Le vrai gars de chez nous

Conscient de heurter la conception de son lecteur, Duval s'attarde durant tout un chapitre à donner sa définition d'un mythe avant de tracer ce portrait sympathique du grand homme: «Lévesque, pour beaucoup de monde, incarnait le vrai gars de chez nous, donc essentiellement vertueux, c'est-à-dire authentique, honnête, inaltérable, attachant, bafoué et humilié dans son propre pays, empreint d'humilité tout en étant fier de sa race, débordant de zèle et de compassion pour les siens qu'il allait, lui et lui seul, libérer du joug de l'establishment anglais pour les mener en terre promise, la république du Québec.» Le jugement est plus sévère quand il s'agit d'observer le résultat politique: «Le Québec, en proie à un nationalisme exacerbé et en mal d'émancipation, s'est laissé longtemps berner par un politicien bien intentionné, qui n'aura pas laissé son nom à l'histoire, mais à qui ses compatriotes auront néanmoins voué un culte démesuré.» Et il insiste sur les méfaits du mythe, notamment sa faculté à «tuer la réflexion dans l'oeuf en éliminant le doute...»

Duval fait frissonner en imaginant, au lendemain d'une victoire du OUI au référendum de 1995: «[...] l'horreur d'une guerre civile, du carnage, de la destruction et à n'en pas douter de l'occupation militaire dans l'immédiat.» Certes, le moment aurait été fort dérangeant, mais aucunement apocalyptique. Le fondateur du PQ n'était aucunement comparable à Fidel Castro, et le Québec n'a jamais entretenu les mêmes griefs que Cuba à l'endroit des États-Unis.

L'apocalypse

La nationalisation de l'électricité s'est opérée dans le plus grand respect des acquis du capitalisme étranger en sol québécois. René Lévesque a même servi sous la bannière étoilée, en Europe, durant la Deuxième Guerre mondiale, et c'est Lucien Bouchard, ami de la Maison-Blanche, qui aurait participé, au nom du Québec, au réaménagement de l'échiquier politique nord-américain si le peuple avait fait le choix ultime de la souveraineté.

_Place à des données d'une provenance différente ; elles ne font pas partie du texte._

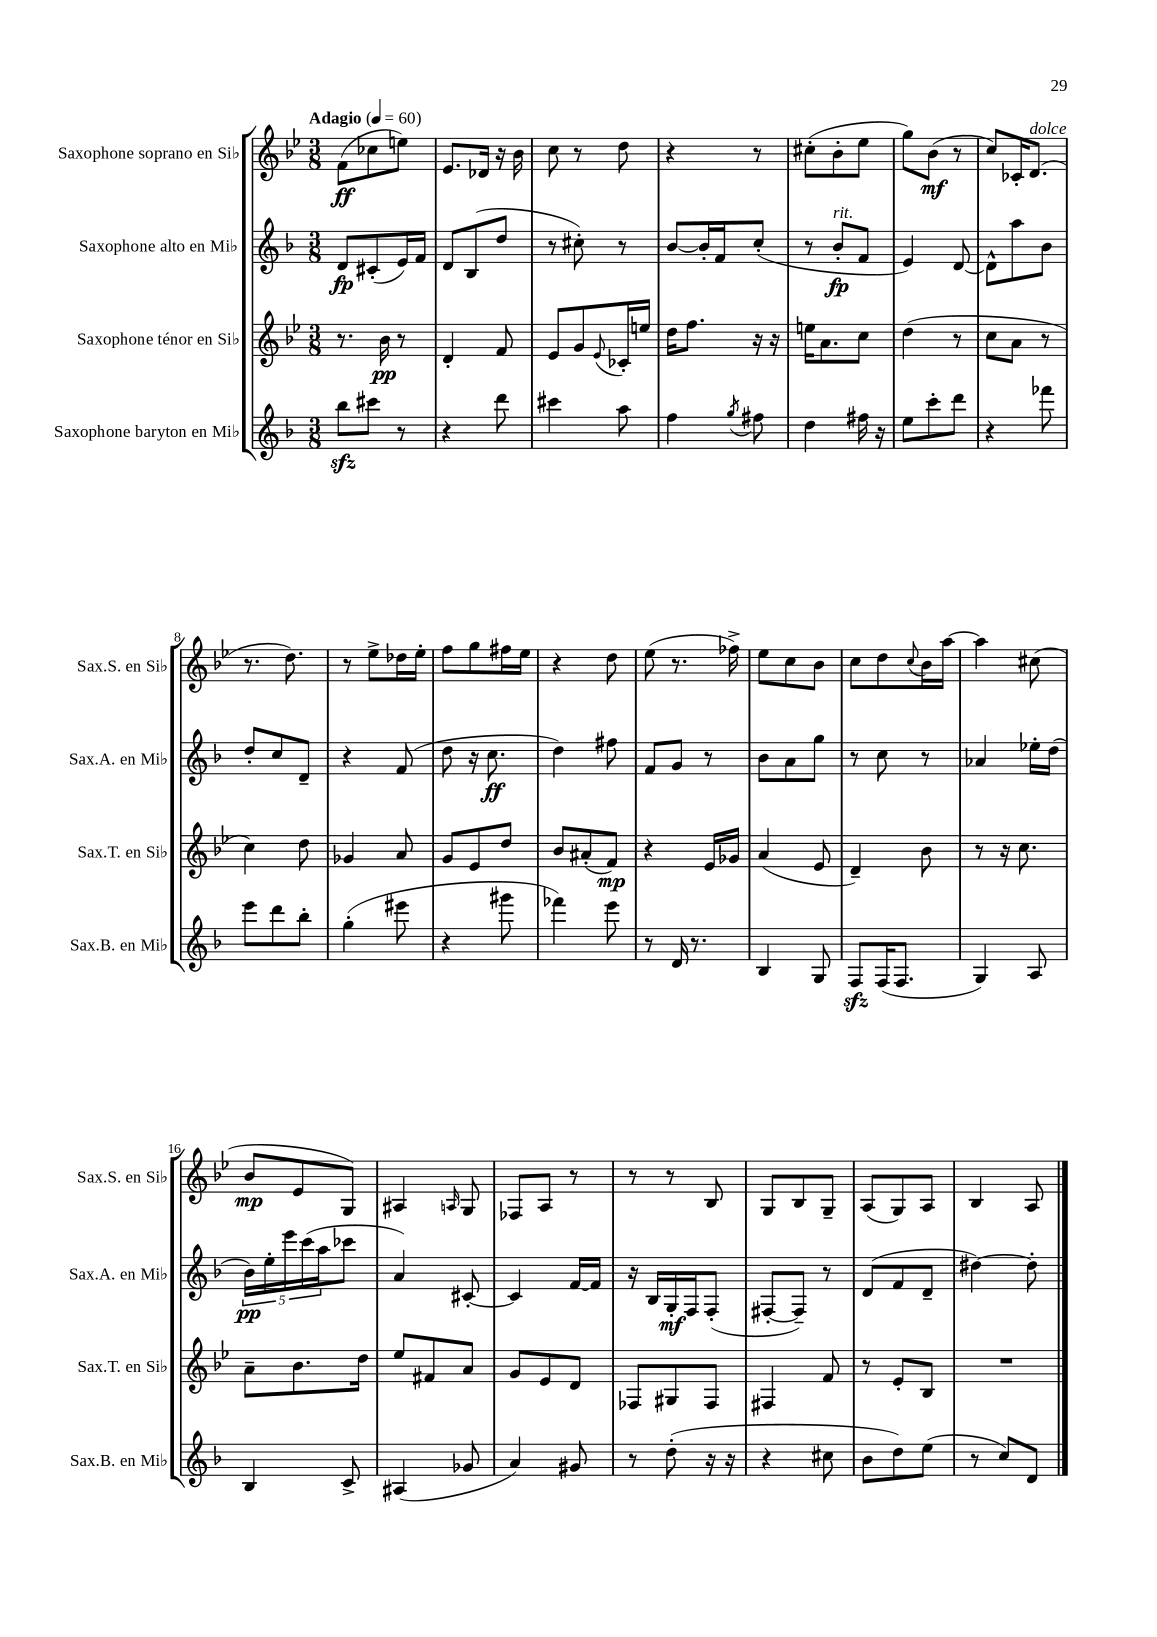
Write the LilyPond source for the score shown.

<<
\new StaffGroup <<
\new Staff = "s0" \with { instrumentName = "Saxophone soprano en Sib" shortInstrumentName = "Sax.S. en Sib" } {
    \clef treble \key bes \major \numericTimeSignature \time 3/8 \tempo "Adagio" 4 = 60
    f'8\ff( ces''8 e''8) |
    ees'8. des'16 r16 bes'16 |
    c''8 r8 d''8 |
    r4 r8 |
    cis''8-.( bes'8-. ees''8 |
    g''8) bes'8\mf( r8 |
    c''8) ces'16-. d'8.^\markup { \italic "dolce" }( |
    r8. d''8.) |
    r8 ees''8-> des''16 ees''16-. |
    f''8 g''8 fis''16 ees''16 |
    r4 d''8 |
    ees''8( r8. fes''16->) |
    ees''8 c''8 bes'8 |
    c''8 d''8 \appoggiatura { c''8 } bes'16 a''16~ |
    a''4 cis''8( |
    bes'8\mp ees'8 g8) |
    ais4 \grace { a16 } g8 |
    fes8 a8 r8 |
    r8 r8 bes8 |
    g8 bes8 g8-- |
    a8( g8) a8 |
    bes4 a8 \bar "|." |
}
\new Staff = "s1" \with { instrumentName = "Saxophone alto en Mib" shortInstrumentName = "Sax.A. en Mib" } {
    \clef treble \key f \major \numericTimeSignature \time 3/8
    d'8\fp cis'8-.( e'16) f'16 |
    d'8 bes8( d''8 |
    r8 cis''8-.) r8 |
    bes'8~ bes'16-. f'16 c''8-.( |
    r8 bes'8-.\fp^\markup { \italic "rit." } f'8 |
    e'4) d'8~ |
    d'8-^ a''8 bes'8 |
    d''8-. c''8 d'8-- |
    r4 f'8( |
    d''8 r16 c''8.\ff |
    d''4) fis''8 |
    f'8 g'8 r8 |
    bes'8 a'8 g''8 |
    r8 c''8 r8 |
    aes'4 ees''16-. d''16( |
    \tuplet 5/4 { bes'16\pp) e''16-. e'''16 c'''16( a''16 } ces'''8 |
    a'4) cis'8~-. |
    cis'4 f'16~ f'16 |
    r16 bes16 g16-.\mf f16 f8-.( |
    fis8~-. fis8--) r8 |
    d'8( f'8 d'8-- |
    dis''4~) dis''8-. \bar "|." |
}
\new Staff = "s2" \with { instrumentName = "Saxophone ténor en Sib" shortInstrumentName = "Sax.T. en Sib" } {
    \clef treble \key bes \major \numericTimeSignature \time 3/8
    r8. bes'16\pp r8 |
    d'4-. f'8 |
    ees'8 g'8 \appoggiatura { ees'8 } ces'16-. e''16 |
    d''16 f''8. r16 r16 |
    e''16 a'8. c''8 |
    d''4( r8 |
    c''8 a'8 r8 |
    c''4) d''8 |
    ges'4 a'8 |
    g'8 ees'8 d''8 |
    bes'8 ais'8-.( f'8\mp) |
    r4 ees'16 ges'16 |
    a'4( ees'8 |
    d'4--) bes'8 |
    r8 r16 c''8. |
    a'8-- bes'8. d''16 |
    ees''8 fis'8 a'8 |
    g'8 ees'8 d'8 |
    fes8 gis8 fes8 |
    fis4 f'8 |
    r8 ees'8-. bes8 |
    R4. \bar "|." |
}
\new Staff = "s3" \with { instrumentName = "Saxophone baryton en Mib" shortInstrumentName = "Sax.B. en Mib" } {
    \clef treble \key f \major \numericTimeSignature \time 3/8
    bes''8\sfz cis'''8 r8 |
    r4 d'''8 |
    cis'''4 a''8 |
    f''4 \acciaccatura { g''8 } fis''8 |
    d''4 fis''16 r16 |
    e''8 c'''8-. d'''8 |
    r4 fes'''8 |
    e'''8 d'''8 bes''8-. |
    g''4-.( eis'''8 |
    r4 gis'''8 |
    fes'''4) e'''8 |
    r8 d'16 r8. |
    bes4 g8 |
    f8\sfz f16( f8. |
    g4) a8 |
    bes4 c'8-> |
    ais4( ges'8 |
    a'4) gis'8 |
    r8 d''8-.( r16 r16 |
    r4 cis''8 |
    bes'8 d''8) e''8( |
    r8 c''8) d'8 \bar "|." |
}
>>
>>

Ce scénario appartient maintenant à la légende. Après deux refus, le PQ doit renoncer à son rêve ou disparaître. Sa clientèle régionale est fatiguée de l'opposition perpétuelle. Elle veut que l'accent porte dorénavant sur l'affirmation de notre identité, l'éducation et la croissance économique, non seulement à Montréal et dans la Capitale-Nationale, mais également dans l'immense périphérie depuis trop longtemps abandonnée.